**** Selected excerpt ****
This “will definitely ensure the quality of the lawyers produced by the Law College and it will also increase their employability”, M.A. Kaleel said in The Island newspaper on Wednesday.

“It will help them with their higher studies and foreign employment as well. It will boost their image too in the eyes of the public. People would always try to look down upon a lawyer speaking halting English or no English at all.”

Kaleel pointed out that presently the number of students who study law in Sinhala and Tamil is much higher than the number of students who study it in English.

“The arguments of some opposition parliamentarians that the introduction of English as the only medium of instruction in the Law College will discriminate against students from rural areas do not hold water,” he said.

Foreign Minister Ali Sabry quashed their concern with his well-posed rhetorical question: “If the students from rural areas can study medicine and engineering in English medium even without a pass in O level English, how come the students admitted to the Law College through an entrance examination including an English language test cannot do it?”
**** Material provided ****
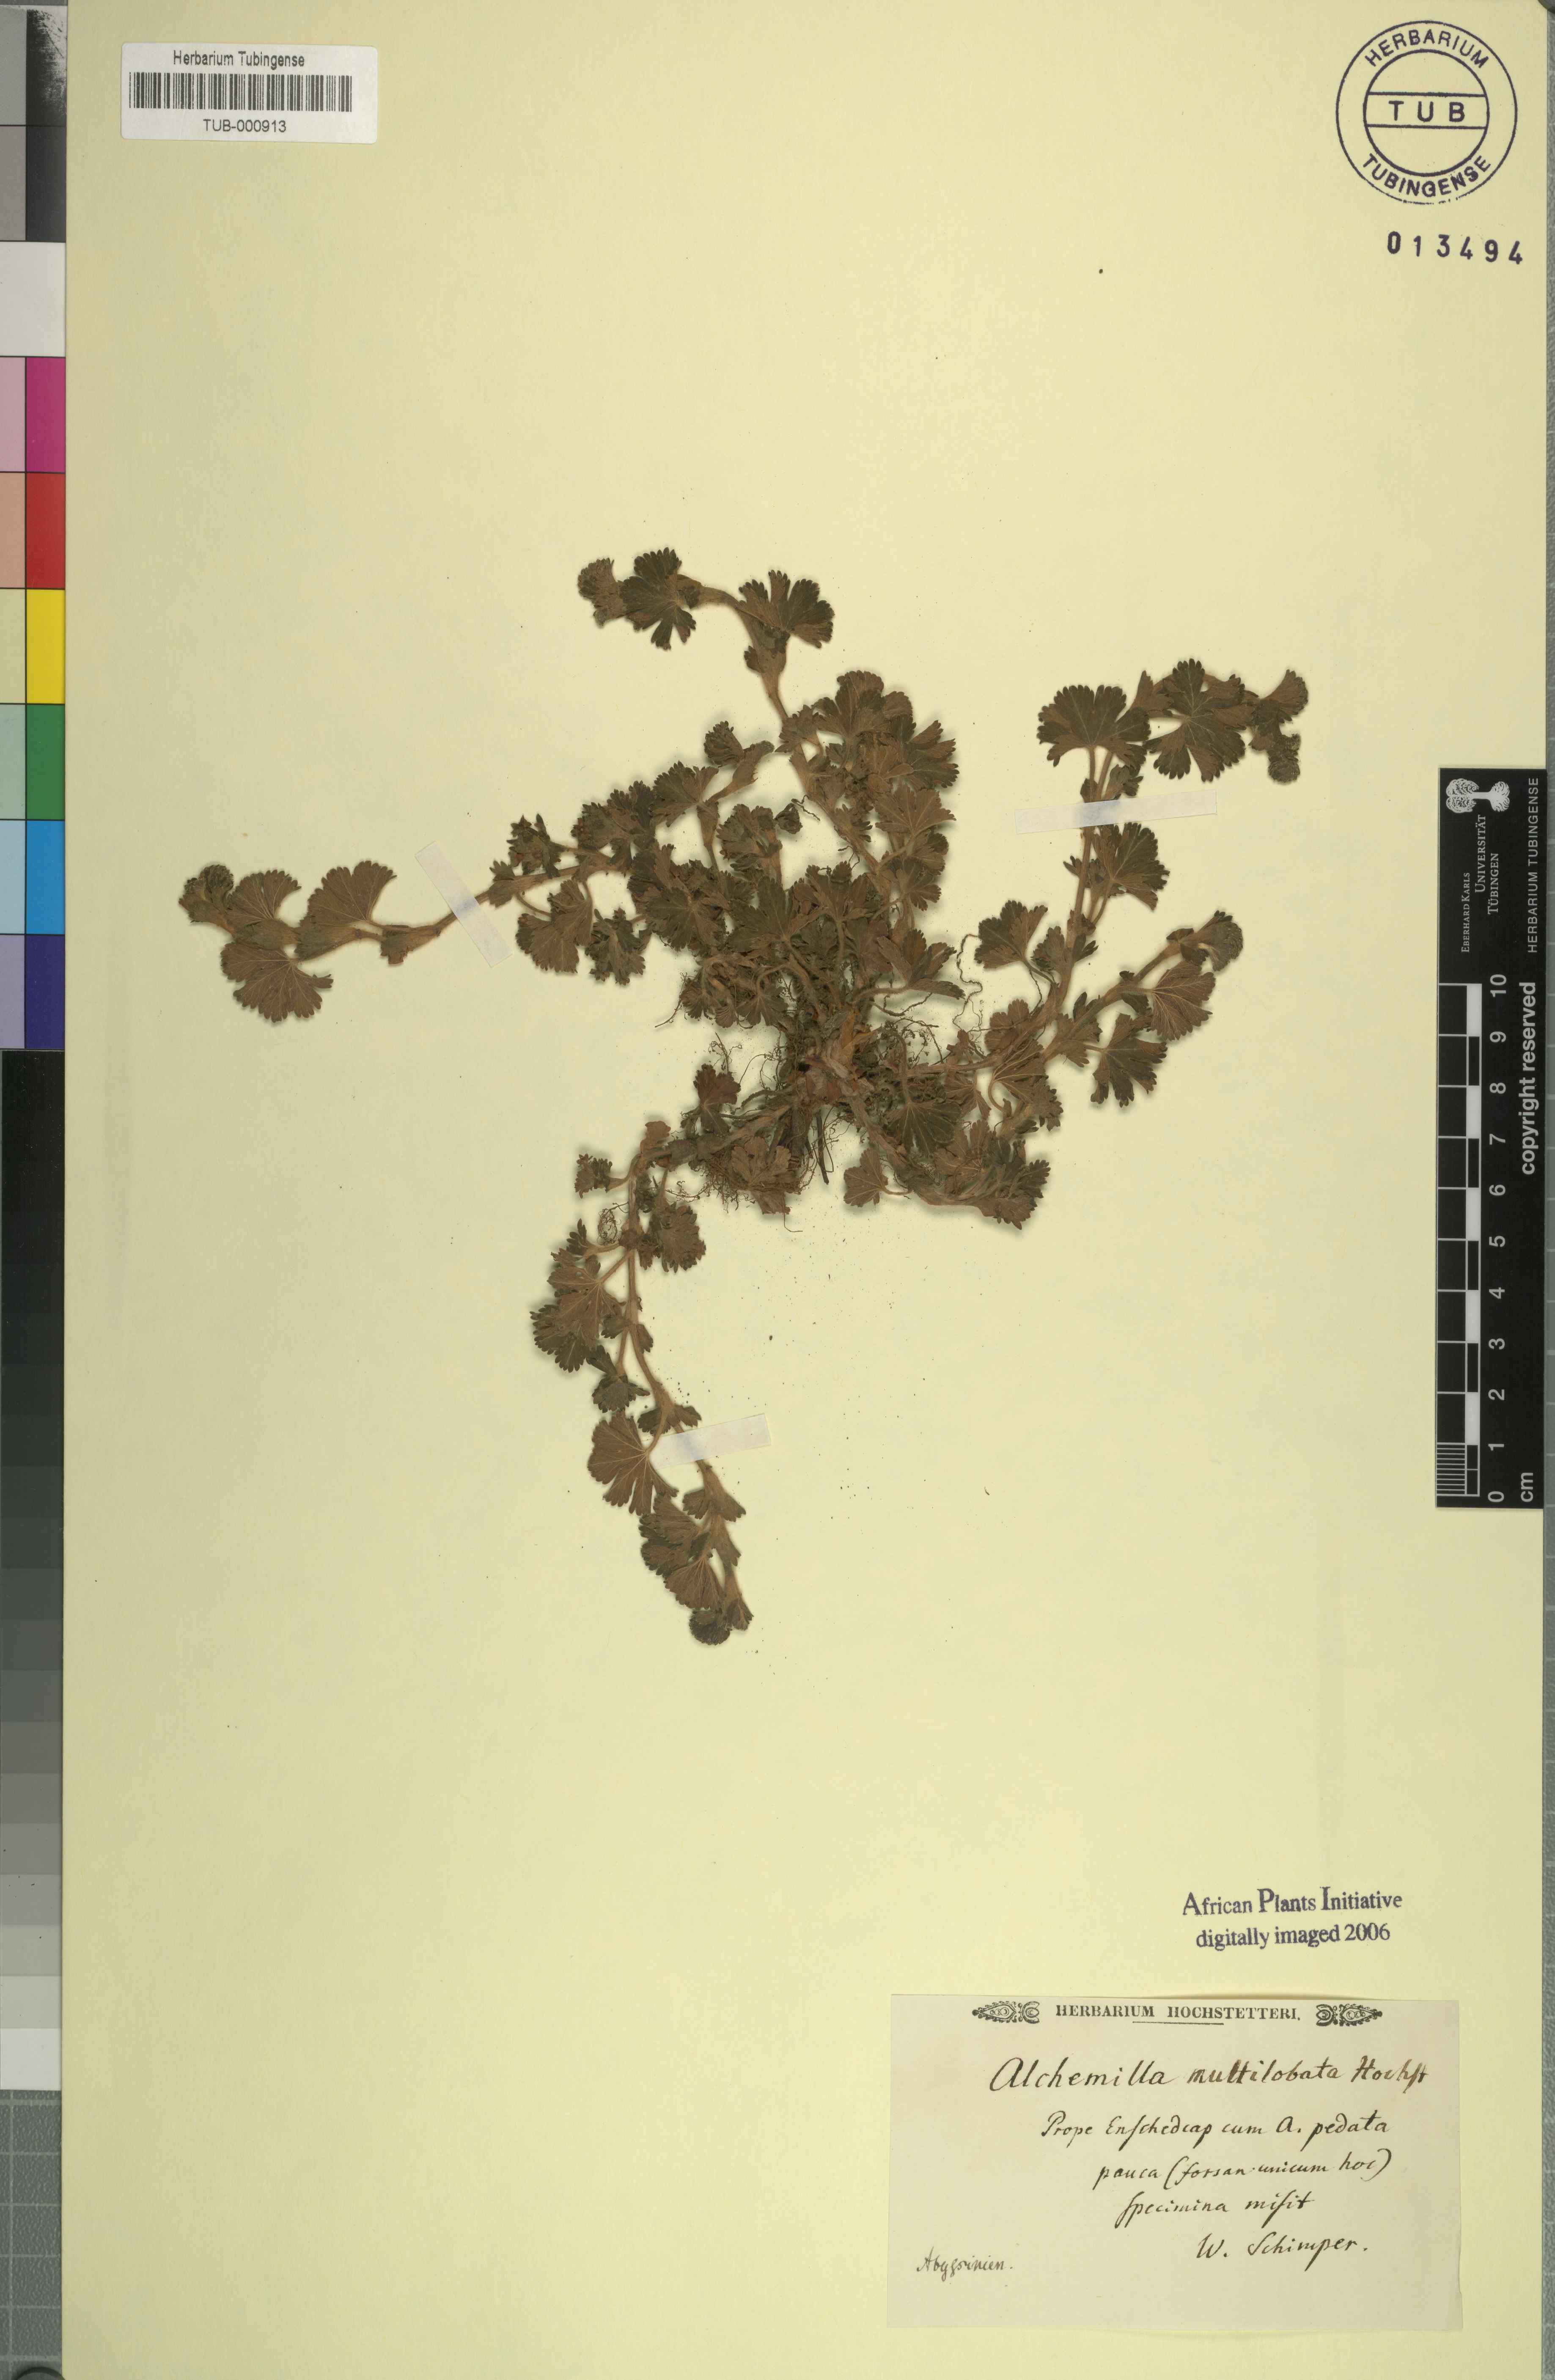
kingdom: Plantae
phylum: Tracheophyta
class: Magnoliopsida
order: Rosales
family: Rosaceae
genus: Alchemilla
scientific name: Alchemilla
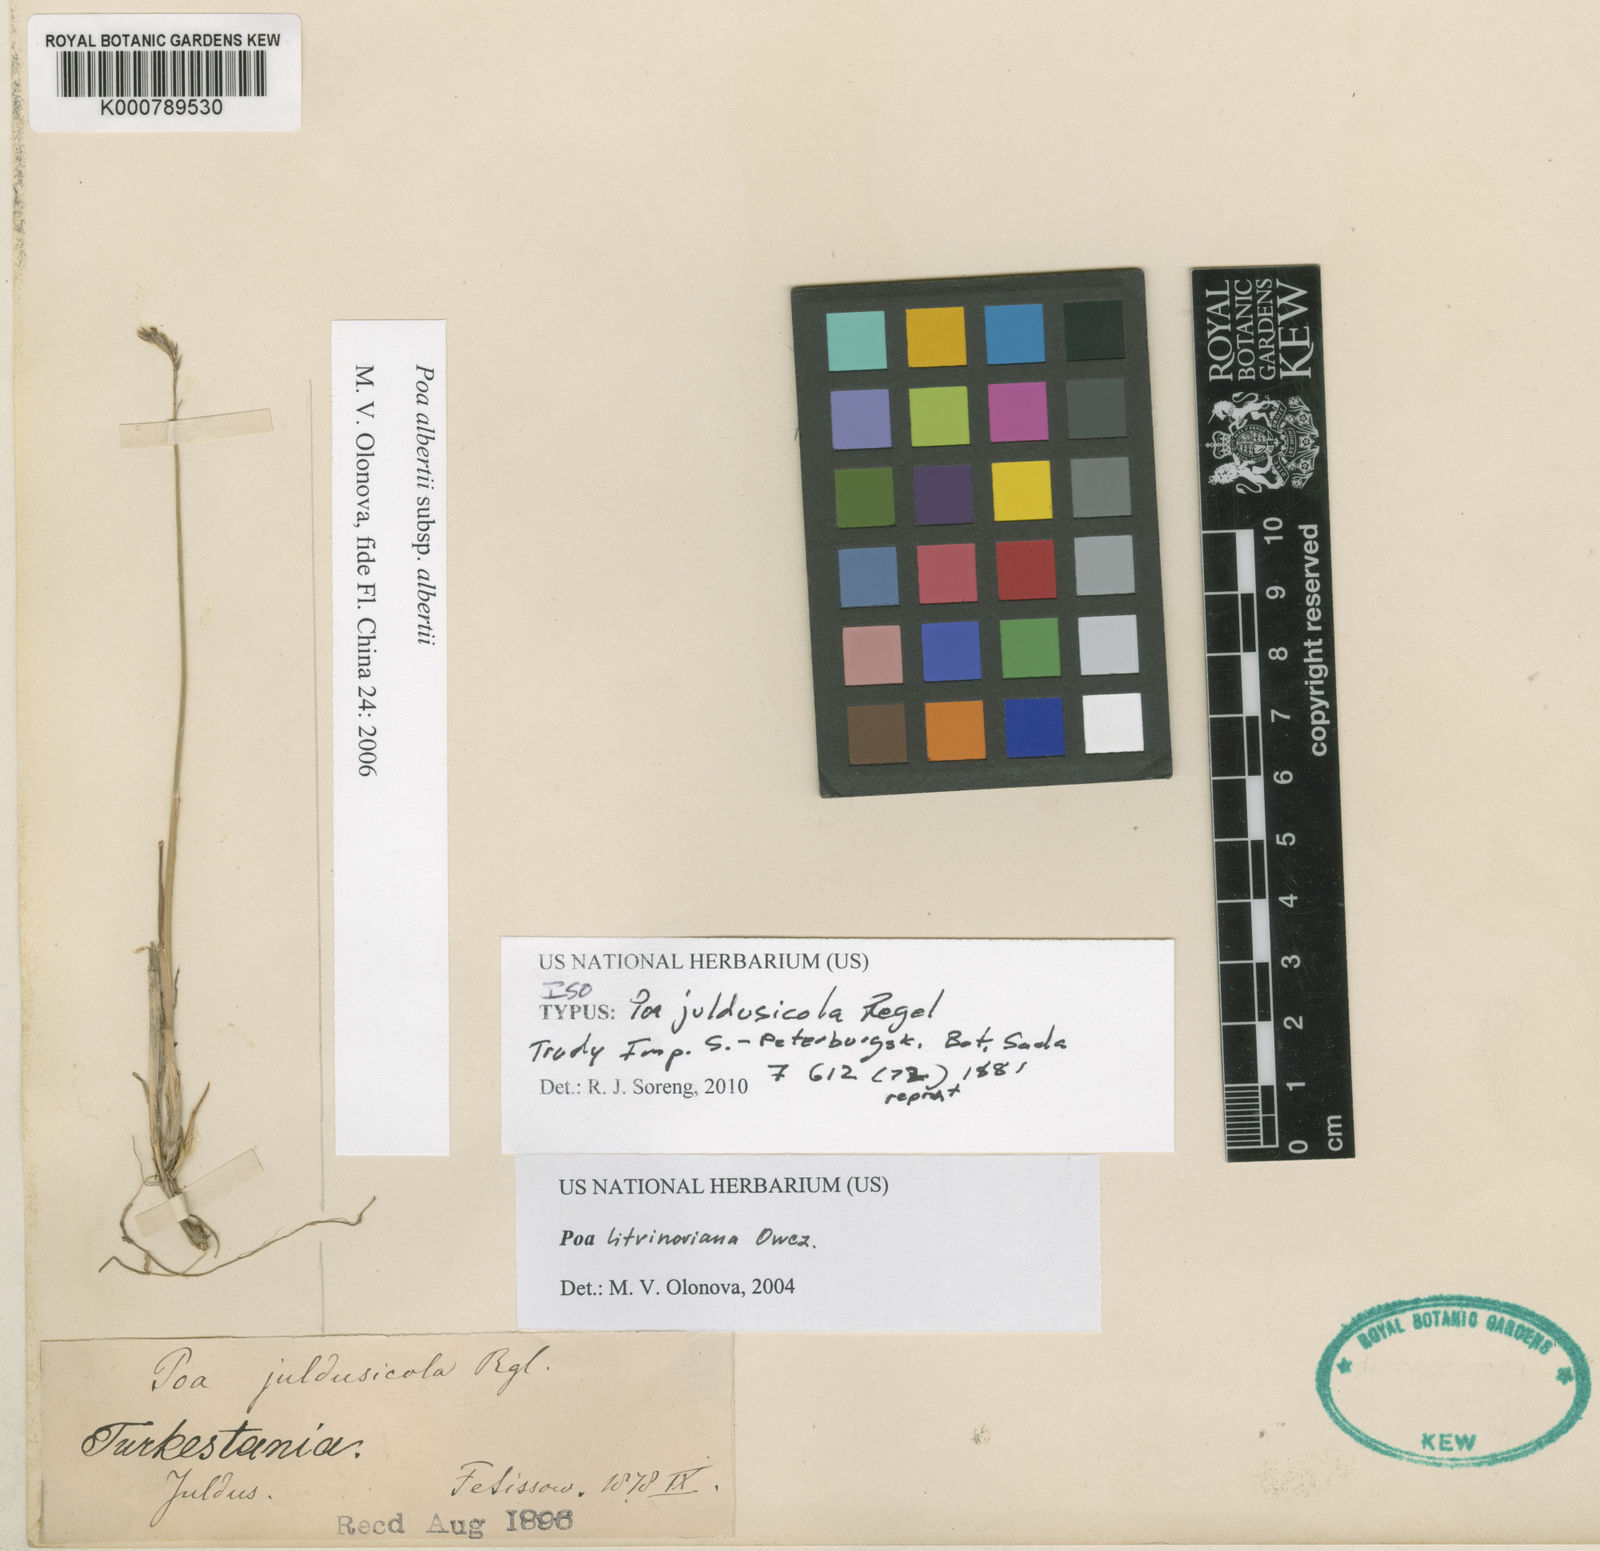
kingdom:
****
Problems to solve ::
#1 In the Law College excerpt, why does Kaleel say that teaching law in English will improve lawyers' standing with the public? Answer in one to three sentences.
#2 Take the passage on English as the Law College's medium of instruction further, continuing on from Ali Sabry's rhetorical question.

Solved problems ::
#1 Kaleel says people always try to look down on a lawyer who speaks halting English or no English at all. He argues that English-medium instruction would therefore boost lawyers' image in the eyes of the public.

#2
Kaleel said the standard of English of most lawyers who studied law in the vernacular is very poor.

“These lawyers themselves admit that their English language proficiency is poor and they cannot refer to legal books in English. Nor can they draft documents in English. They cannot go to higher courts for legal practice either. Prospects for foreign employment for them are bleak too.”

In the 1970s, Sri Lanka thrust the Sinhala language on the entire country, inadvertently planting the seeds of Tamil separatism. Decades later, there is a growing realization in the country that knowledge of English is as important as knowledge of one’s mother tongue.